:: Exercise directions ::
Quote the text lines of each item below verbatim, omitting the pictures from your answer.

● ● ●

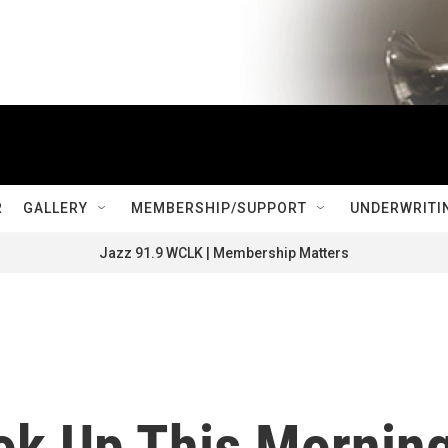
R
GALLERY
MEMBERSHIP/SUPPORT
UNDERWRITI
Jazz 91.9 WCLK | Membership Matters
ook Up This Morning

● ● ●

:: Response ::
R
GALLERY
MEMBERSHIP/SUPPORT
UNDERWRITI
Jazz 91.9 WCLK | Membership Matters
ook Up This Morning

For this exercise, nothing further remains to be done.